His mom is now fighting a battle with the VA over his care when he gets out of prison. In their book, he's terminated from services.

"Yes, this is the VA that failed to treat him appropriately when he got home. Now they are telling me that since he has a court order for PTSD inpatient treatment, they wont touch him when he gets out." Jamie says this is a VA policy.

"I have found that fighting the VA and trying to get him help (which he has been asking for all along) has become a battle each step of the way. And they wonder why there are so many suicides."

One project Keyes dedicates time to is a pilot jail diversion program in DeKalb County, Georgia, where she volunteers on the advisory board.
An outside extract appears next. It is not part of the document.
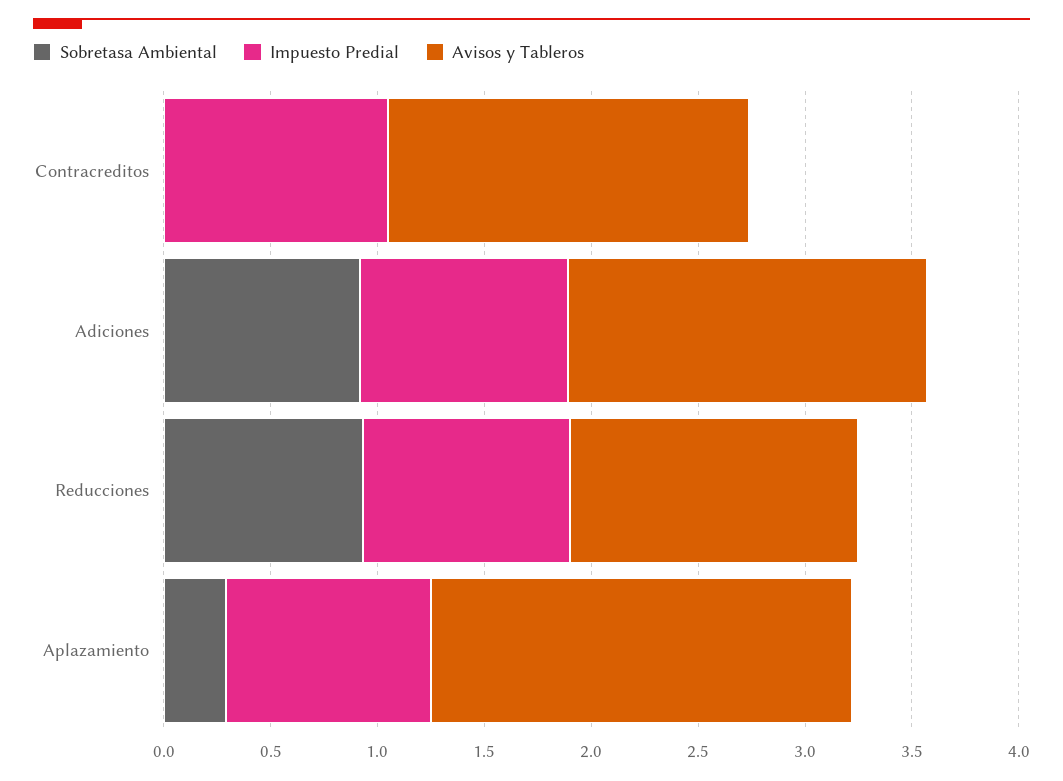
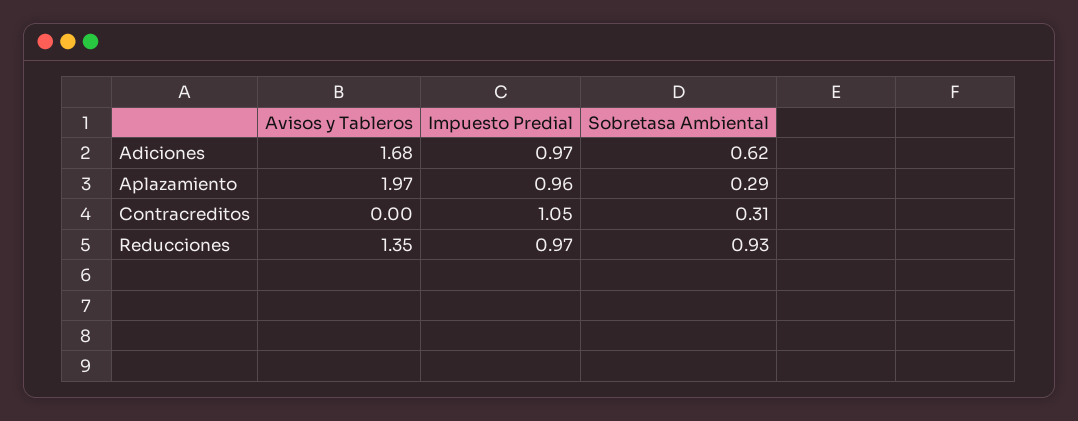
Sobretasa Ambiental, Contracreditos: 0 -> 0.31
Avisos y Tableros, Contracreditos: 1.7 -> 0
Sobretasa Ambiental, Adiciones: 0.9 -> 0.62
Georgia is one of 12 states implementing the diversion program, which directs veterans diagnosed with PTSD and charged with non-violent crimes into treatment and case management rather than incarceration.

She has issued a call for lawyers willing to donate their services to veterans with PTSD.

"If it hadn’t been for an attorney who was a vet, who heard about my son and offered to work for him pro bono, I don’t know what would have happened to my son," she said.

So for now, this mom is continuing to work for the nation's veterans, hoping that her fellow Barrow County residents will join in, and help local veterans and their families readjust.

"There are many ways that the community can reach out and help them," she said.

"It could come in the form of giving them jobs, affordable housing, childcare, household expenses, pro bono legal help, free services such as home repairs or modifications for vets who are disabled, donating to many of the veterans charities or free counseling... Something as simple as being a friend to a military spouse and letting them know that you are there for them when their loved one is deployed or at home after a deployment can make a huge difference."